White House Rips New GOP Speaker’s ‘Offensive’ Mass Shooting Comment
The relationship between the Biden White House and the newly minted highest-ranking Republican in the country, House Speaker Rep. Mike Johnson (R-LA), is already off to a testy start.
The White House rebuked comments Johnson made to Fox News host Sean Hannity on Thursday night, a day after 18 people were killed in two mass shootings in Maine, in which Johnson said that guns are not the cause of America’s unique mass shooting crises.

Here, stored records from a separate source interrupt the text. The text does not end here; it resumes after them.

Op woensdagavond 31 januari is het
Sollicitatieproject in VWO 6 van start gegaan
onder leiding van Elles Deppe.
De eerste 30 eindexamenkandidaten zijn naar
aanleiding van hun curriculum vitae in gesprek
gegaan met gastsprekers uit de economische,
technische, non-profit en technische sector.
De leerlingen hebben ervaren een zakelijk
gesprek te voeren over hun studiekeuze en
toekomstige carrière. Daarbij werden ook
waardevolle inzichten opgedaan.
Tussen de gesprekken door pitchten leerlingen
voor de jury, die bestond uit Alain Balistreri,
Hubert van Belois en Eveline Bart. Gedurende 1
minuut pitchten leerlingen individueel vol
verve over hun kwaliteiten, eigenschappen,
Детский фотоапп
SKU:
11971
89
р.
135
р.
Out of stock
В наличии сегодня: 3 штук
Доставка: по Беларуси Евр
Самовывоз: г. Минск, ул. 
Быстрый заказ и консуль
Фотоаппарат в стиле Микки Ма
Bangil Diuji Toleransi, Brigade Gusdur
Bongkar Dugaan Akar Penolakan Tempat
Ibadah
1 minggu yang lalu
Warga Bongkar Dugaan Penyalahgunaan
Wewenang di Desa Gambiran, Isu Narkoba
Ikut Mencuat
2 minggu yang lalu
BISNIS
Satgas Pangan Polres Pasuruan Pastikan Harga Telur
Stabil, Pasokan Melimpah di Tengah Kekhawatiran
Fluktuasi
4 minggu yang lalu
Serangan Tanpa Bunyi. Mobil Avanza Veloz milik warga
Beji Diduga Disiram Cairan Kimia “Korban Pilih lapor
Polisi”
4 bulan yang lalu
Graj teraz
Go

Saying that it was “not the time” to talk about gun control, he told Hannity, “The problem is the human heart. It’s not guns, it’s not the weapons. At the end of the day, we have to protect the right of the citizens to protect themselves, and that’s the Second Amendment, and that’s why our party stands so strongly for that.”
White House deputy press secretary Andrew Bates issued a blistering response to the notion.
“We absolutely reject the offensive accusation that gun crime is uniquely high in the United States because of Americans’ ‘hearts,’” he said. “Gun crime is uniquely high in the United States because congressional Republicans have spent decades choosing the gun industry’s lobbyists over the lives of innocent Americans.”
The shooting was the 37th mass killing in the U.S. so far this year, according to a database set up by the Associated Press, USA Today and Northeastern University. At least 190 people have died in those massacres.
The body of Robert Card, the 40-year-old Army Reservist accused of using an assault rifle to kill 18 people at a bowling alley and a bar in Lewiston, was discovered in woods near his abandoned car on Friday evening, following a two-day manhunt. Card had suffered “acute” mental health issues in recent months, his sister-in-law told The Daily Beast.